_WHAT THIS TASK INVOLVES_.
Locate the line bearing "95 84 19406" in the material below, then reproduce it and each following line up to and including the line bearing "279 171 17766".

_MATERIAL SUPPLIED_.

----------------------------------------

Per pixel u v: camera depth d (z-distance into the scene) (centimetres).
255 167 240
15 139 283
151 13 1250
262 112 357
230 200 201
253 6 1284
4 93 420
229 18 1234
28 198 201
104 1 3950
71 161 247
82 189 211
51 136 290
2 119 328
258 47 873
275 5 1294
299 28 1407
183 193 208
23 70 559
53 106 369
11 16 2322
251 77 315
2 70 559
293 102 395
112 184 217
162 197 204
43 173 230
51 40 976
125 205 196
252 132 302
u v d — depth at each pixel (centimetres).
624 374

----------------------------------------

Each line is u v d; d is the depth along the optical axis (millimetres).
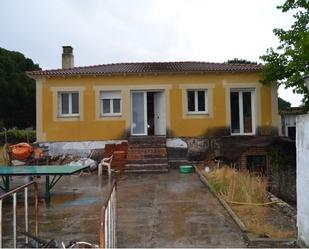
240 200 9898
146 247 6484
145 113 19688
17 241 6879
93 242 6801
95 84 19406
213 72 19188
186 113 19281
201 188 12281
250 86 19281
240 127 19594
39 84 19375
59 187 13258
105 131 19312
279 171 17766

----------------------------------------

_ANSWER FOR THE TASK_.
95 84 19406
213 72 19188
186 113 19281
201 188 12281
250 86 19281
240 127 19594
39 84 19375
59 187 13258
105 131 19312
279 171 17766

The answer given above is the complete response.